§ **YOUR ASSIGNMENT**: From the line that contains "258 375 282" to the end of the records below, copy every line exactly. Both the first and last of these lines count.

§ **SUPPLIED RECORDS**:
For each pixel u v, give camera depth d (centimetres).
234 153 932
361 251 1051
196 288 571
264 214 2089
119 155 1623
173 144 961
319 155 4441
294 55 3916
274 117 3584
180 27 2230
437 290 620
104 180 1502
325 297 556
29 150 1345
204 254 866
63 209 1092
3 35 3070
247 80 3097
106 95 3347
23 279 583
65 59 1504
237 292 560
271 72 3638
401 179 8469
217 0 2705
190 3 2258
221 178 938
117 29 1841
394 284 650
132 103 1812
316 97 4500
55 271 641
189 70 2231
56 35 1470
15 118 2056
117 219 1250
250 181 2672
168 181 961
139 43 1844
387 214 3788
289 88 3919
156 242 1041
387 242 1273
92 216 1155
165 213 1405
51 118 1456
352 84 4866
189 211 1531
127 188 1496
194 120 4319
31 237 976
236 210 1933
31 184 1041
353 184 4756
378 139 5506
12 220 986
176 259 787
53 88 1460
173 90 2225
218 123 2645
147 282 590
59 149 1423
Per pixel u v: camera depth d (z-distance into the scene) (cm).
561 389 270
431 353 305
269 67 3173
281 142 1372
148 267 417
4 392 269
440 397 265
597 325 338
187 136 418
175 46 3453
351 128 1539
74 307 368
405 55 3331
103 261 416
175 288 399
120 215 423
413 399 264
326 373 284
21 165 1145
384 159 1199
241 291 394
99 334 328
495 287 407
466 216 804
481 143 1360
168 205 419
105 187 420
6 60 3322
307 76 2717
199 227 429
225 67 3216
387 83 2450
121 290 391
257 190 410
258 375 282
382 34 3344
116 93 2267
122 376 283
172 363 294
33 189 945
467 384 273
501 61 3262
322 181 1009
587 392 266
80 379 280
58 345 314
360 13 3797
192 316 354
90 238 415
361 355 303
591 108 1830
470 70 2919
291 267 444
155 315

§ **FINISHED TASK**:
258 375 282
382 34 3344
116 93 2267
122 376 283
172 363 294
33 189 945
467 384 273
501 61 3262
322 181 1009
587 392 266
80 379 280
58 345 314
360 13 3797
192 316 354
90 238 415
361 355 303
591 108 1830
470 70 2919
291 267 444
155 315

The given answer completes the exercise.